## TASK DETAILS
The data must be given again in full, with no line altered.

## EXERCISE DATA
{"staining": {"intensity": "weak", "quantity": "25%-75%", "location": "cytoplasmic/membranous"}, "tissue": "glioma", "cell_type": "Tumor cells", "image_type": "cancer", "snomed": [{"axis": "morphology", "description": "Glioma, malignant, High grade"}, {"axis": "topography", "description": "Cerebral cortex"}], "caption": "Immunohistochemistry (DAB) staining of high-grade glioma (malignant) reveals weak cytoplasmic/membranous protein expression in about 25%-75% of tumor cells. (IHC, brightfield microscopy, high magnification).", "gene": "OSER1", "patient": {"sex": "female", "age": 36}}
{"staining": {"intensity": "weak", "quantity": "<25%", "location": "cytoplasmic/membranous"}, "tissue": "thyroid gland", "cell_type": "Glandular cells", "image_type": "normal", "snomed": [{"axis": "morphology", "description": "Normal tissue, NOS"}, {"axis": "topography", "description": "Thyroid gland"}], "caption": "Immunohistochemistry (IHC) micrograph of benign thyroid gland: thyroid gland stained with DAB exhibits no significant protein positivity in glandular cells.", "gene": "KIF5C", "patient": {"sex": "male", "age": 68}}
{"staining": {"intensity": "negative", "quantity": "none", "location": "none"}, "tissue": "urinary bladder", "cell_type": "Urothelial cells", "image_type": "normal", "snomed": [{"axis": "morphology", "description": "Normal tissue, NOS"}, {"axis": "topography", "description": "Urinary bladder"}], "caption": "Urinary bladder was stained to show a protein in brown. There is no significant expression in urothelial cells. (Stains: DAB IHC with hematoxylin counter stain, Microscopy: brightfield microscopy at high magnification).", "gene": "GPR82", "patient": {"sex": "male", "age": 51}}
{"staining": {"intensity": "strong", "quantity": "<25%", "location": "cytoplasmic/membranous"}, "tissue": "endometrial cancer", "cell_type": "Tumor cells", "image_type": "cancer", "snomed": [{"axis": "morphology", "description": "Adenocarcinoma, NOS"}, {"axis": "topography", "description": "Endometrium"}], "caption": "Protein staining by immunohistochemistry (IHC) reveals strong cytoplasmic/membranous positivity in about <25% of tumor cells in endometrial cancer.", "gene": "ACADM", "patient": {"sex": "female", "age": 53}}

## TASK RESPONSE
{"staining": {"intensity": "weak", "quantity": "25%-75%", "location": "cytoplasmic/membranous"}, "tissue": "glioma", "cell_type": "Tumor cells", "image_type": "cancer", "snomed": [{"axis": "morphology", "description": "Glioma, malignant, High grade"}, {"axis": "topography", "description": "Cerebral cortex"}], "caption": "Immunohistochemistry (DAB) staining of high-grade glioma (malignant) reveals weak cytoplasmic/membranous protein expression in about 25%-75% of tumor cells. (IHC, brightfield microscopy, high magnification).", "gene": "OSER1", "patient": {"sex": "female", "age": 36}}
{"staining": {"intensity": "weak", "quantity": "<25%", "location": "cytoplasmic/membranous"}, "tissue": "thyroid gland", "cell_type": "Glandular cells", "image_type": "normal", "snomed": [{"axis": "morphology", "description": "Normal tissue, NOS"}, {"axis": "topography", "description": "Thyroid gland"}], "caption": "Immunohistochemistry (IHC) micrograph of benign thyroid gland: thyroid gland stained with DAB exhibits no significant protein positivity in glandular cells.", "gene": "KIF5C", "patient": {"sex": "male", "age": 68}}
{"staining": {"intensity": "negative", "quantity": "none", "location": "none"}, "tissue": "urinary bladder", "cell_type": "Urothelial cells", "image_type": "normal", "snomed": [{"axis": "morphology", "description": "Normal tissue, NOS"}, {"axis": "topography", "description": "Urinary bladder"}], "caption": "Urinary bladder was stained to show a protein in brown. There is no significant expression in urothelial cells. (Stains: DAB IHC with hematoxylin counter stain, Microscopy: brightfield microscopy at high magnification).", "gene": "GPR82", "patient": {"sex": "male", "age": 51}}
{"staining": {"intensity": "strong", "quantity": "<25%", "location": "cytoplasmic/membranous"}, "tissue": "endometrial cancer", "cell_type": "Tumor cells", "image_type": "cancer", "snomed": [{"axis": "morphology", "description": "Adenocarcinoma, NOS"}, {"axis": "topography", "description": "Endometrium"}], "caption": "Protein staining by immunohistochemistry (IHC) reveals strong cytoplasmic/membranous positivity in about <25% of tumor cells in endometrial cancer.", "gene": "ACADM", "patient": {"sex": "female", "age": 53}}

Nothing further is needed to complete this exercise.